3ColumnK2 finds a new lease of energy and rocks WordPress2.2 with a plucky rally, soon paying for its overconfidence and forced back against the ropes to take another brutal assault. Round 2 to WordPress.
Round 3
Noting that the fatal error is just a symbol clash in wp-include/widgets.php, I logged into the host server and systematically renamed the symbols causing the errors, returning to the admin dashboard page to be greeted with a fresh symbol to rename and a new fatal error each time. Several symbol iterations later, the WordPress Dashboard finally rendered in my browser.
Not to be downtrodden, 3ColumnK2 fights back gaining a little ground with each volley. It looks like WordPress2.2 hasn’t got any tricks left, and is starting to look a little shaken when the bell rings. Round 3 to 3ColumnK2 by a nose.
Round 4
Having carefully saved a copy of the unedited wp-include/widgets.php, I enabled the Disable WordPress Widgets plugin, and restored the copy. Returning to the upgrade page, I was able to successfully complete the SQL table upgrades and have a fully functioning WordPress2.2 running my hacked 3CK2 theme.
WorPress2.2′s legs are looking a bit shaky by now, when 3ColumnK2 sneaks a lucky left-hook through WordPress’s defences dropping him to the canvas. Winner by TKO: 3ColumnK2.
Conclusion
Azazil is now running properly (or at least, no worse than before) on the latest security patched release of WordPress, and feels a little snappier for it on my client. The speed of the site is really bothering me now though, so I’m going to start ruthlessly cutting back on the modules I use, in an attempt to squeeze some responsiveness out of the server. If there’s anything you’re especially attached to, let me know in the comments and I’ll move it to the back of the line for summary execution. ;-)
Hi James,
I too followed the upgrade instructions, and disabled my plugins. The problem was that I should have installed (and activated) the Disable WordPress Widgets plugin before starting my upgrade, to avoid the sidebar clashes I experienced.
Looking at the K2 Subversion Log, it looks as though K2 proper has addressed the WordPress-2.2 issue, but 3CK2 only syncs occasionally and (for at least the version I’m running) hasn’t picked compatibility with the latest WordPress.

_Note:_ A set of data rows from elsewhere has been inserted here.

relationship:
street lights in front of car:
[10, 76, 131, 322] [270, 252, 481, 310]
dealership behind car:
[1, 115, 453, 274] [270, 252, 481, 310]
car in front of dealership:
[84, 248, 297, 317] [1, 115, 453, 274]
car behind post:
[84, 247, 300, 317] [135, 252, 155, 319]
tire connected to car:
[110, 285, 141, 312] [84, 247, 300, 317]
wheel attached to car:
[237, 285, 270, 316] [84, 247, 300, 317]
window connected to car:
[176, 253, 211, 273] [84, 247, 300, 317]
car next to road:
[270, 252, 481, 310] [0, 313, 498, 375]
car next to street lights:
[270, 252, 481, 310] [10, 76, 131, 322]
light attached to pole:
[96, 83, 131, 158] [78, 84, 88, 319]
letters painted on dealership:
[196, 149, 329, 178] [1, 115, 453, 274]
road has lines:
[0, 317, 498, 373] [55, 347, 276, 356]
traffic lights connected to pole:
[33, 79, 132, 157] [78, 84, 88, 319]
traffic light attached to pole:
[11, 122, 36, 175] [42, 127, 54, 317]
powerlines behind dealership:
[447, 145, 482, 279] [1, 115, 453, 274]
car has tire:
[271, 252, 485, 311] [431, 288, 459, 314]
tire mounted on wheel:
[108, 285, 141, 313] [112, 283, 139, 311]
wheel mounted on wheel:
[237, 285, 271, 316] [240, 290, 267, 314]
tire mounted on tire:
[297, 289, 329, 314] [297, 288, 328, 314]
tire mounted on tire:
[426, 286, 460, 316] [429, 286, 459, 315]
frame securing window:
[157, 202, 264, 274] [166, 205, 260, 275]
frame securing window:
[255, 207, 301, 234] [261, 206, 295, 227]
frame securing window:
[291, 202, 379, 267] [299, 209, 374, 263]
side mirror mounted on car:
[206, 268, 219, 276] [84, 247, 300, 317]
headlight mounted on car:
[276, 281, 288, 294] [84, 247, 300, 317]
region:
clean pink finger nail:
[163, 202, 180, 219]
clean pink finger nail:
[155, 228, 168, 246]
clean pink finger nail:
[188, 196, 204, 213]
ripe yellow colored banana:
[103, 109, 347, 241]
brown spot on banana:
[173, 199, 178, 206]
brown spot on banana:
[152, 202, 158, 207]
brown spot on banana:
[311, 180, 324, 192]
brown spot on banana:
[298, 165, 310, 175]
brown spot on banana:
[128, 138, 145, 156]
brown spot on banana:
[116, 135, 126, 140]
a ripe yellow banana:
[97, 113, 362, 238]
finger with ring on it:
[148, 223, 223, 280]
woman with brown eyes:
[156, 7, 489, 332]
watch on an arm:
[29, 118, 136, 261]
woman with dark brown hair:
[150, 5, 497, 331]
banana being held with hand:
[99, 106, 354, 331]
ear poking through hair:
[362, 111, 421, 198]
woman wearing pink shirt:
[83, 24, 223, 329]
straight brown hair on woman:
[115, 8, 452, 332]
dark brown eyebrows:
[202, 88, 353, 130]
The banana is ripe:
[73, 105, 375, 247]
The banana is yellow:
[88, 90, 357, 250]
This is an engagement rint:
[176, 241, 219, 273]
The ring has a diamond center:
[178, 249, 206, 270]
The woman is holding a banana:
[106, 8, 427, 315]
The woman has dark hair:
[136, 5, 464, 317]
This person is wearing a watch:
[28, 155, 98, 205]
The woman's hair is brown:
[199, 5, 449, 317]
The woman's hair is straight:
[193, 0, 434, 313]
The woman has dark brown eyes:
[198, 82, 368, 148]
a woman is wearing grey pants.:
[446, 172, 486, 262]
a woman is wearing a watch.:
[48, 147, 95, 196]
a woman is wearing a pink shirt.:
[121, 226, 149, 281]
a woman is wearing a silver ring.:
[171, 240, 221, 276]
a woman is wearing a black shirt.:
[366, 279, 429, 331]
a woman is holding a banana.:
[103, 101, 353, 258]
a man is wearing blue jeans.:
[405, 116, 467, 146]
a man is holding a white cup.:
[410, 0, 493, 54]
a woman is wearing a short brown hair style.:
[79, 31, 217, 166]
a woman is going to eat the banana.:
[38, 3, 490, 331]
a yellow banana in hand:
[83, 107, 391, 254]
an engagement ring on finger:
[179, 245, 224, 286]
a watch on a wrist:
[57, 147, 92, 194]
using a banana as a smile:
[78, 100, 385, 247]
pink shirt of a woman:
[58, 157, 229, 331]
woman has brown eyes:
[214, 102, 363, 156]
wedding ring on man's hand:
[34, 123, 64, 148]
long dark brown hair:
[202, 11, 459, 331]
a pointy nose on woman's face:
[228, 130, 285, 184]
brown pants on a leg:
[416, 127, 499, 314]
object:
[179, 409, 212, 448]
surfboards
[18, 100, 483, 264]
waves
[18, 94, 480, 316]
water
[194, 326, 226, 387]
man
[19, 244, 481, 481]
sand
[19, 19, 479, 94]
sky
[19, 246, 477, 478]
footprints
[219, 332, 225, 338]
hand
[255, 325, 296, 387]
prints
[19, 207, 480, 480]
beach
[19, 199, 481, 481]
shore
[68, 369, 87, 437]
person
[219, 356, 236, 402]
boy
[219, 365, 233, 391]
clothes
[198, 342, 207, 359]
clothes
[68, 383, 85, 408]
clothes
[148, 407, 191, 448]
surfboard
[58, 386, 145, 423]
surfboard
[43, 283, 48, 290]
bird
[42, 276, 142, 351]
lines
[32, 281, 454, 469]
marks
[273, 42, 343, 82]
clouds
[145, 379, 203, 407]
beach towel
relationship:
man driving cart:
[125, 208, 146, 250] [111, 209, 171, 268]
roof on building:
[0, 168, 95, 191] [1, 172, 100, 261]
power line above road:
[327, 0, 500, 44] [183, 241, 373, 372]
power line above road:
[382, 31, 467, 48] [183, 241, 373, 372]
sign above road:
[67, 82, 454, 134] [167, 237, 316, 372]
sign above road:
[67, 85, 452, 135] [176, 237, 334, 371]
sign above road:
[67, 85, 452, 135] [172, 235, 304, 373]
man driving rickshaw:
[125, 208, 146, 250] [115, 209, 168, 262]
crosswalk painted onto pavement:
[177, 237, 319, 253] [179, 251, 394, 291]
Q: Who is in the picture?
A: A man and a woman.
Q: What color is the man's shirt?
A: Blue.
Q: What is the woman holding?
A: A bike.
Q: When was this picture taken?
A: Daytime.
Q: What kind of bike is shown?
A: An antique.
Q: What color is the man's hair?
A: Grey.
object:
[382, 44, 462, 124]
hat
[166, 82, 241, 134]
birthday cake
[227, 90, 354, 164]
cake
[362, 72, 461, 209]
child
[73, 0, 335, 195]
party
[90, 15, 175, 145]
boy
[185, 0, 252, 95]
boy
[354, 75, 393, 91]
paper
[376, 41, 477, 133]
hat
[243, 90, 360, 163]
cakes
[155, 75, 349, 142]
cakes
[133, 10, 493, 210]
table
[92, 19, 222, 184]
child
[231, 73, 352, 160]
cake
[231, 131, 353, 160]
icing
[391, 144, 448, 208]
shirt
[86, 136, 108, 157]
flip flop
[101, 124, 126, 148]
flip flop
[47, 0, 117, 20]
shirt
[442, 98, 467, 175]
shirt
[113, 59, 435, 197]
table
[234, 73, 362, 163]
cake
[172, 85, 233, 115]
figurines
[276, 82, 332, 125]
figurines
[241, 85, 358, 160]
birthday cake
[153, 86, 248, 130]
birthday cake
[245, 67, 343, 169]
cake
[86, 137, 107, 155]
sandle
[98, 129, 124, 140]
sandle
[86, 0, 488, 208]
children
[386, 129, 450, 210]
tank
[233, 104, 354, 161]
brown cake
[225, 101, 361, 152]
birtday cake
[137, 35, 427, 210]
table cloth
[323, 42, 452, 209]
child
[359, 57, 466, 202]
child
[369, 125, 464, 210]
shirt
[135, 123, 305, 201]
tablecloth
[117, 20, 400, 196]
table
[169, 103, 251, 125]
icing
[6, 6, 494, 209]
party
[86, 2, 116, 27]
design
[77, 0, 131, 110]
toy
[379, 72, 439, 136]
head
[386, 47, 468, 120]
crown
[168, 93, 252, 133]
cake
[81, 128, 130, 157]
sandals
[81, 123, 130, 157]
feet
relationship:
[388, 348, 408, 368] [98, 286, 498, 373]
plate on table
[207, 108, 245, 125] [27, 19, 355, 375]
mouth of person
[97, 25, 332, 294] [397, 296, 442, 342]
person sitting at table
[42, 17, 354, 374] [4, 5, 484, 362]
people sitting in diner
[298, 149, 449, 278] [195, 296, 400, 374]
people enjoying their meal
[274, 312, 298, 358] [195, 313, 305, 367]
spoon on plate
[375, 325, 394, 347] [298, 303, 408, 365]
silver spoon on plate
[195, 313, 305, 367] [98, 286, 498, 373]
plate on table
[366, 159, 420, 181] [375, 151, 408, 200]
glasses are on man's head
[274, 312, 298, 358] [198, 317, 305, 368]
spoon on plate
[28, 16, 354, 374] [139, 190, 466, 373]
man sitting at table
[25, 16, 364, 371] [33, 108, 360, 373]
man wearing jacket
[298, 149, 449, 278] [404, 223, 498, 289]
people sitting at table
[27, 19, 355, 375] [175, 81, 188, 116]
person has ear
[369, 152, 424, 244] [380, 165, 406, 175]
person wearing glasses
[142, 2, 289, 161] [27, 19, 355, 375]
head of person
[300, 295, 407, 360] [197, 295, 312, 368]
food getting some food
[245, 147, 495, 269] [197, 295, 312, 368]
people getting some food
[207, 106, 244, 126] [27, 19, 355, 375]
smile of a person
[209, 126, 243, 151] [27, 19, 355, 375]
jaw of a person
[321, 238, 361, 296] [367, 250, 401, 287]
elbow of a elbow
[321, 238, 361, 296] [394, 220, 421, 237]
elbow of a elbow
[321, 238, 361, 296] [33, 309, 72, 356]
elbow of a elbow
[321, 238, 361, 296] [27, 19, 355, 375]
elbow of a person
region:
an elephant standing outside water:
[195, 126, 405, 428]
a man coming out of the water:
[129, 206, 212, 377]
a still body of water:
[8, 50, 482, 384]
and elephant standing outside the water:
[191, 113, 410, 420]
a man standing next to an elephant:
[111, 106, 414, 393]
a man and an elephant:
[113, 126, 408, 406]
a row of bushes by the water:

Oddly, the Disable WordPress Widgets plugin mentions that the very latest K2 has regressed and needs careful upgrading again…
I lost all my sidebar widget plugins during the upgrade from WordPress 2.0 to 2.1, and gave some thought to finding a faster blog engine… but converting all my content was too much work (especially as I’m hopeless at SQL). At some point I want to introduce a new theme, but that will have to wait until I have some more free time on my hands…
Cheers, Gary
Gary,
I didn’t have too much trouble upgrading my WordPress & 3K2. Thinking back, the upgrade instructions mentioned something about de-activating plugins before installation, so i did it. So i presumably avoided most of the errors, hehe.
Annoyingly after upgrading i had to re-do the widgets on my blog. This was made slightly more annoying as 3K2′s widget system was that bit slightly different than WordPress’.
A week or two after i switched over to Mephisto, which out of the box has a rather nice & simple caching system that allows you to completely avoid executing scripts (basically writes a .html file in an appropriate location in the web root so it doesn’t 404 and call the script), unless you post a comment or search or go to the admin panel.
Plus administration was simple & to the point. Although on on the negative side, it was in a few ways too simple (e.g. no widgets plugin, so you have to do your sidebar widgets in a template).
Speed-wise though, as with WordPress it depends a lot on what you have in your page. Although on the plus side the next major release of Ruby will have a bytecode compiler which (like accelerators you can get for PHP) should speed things up a bit.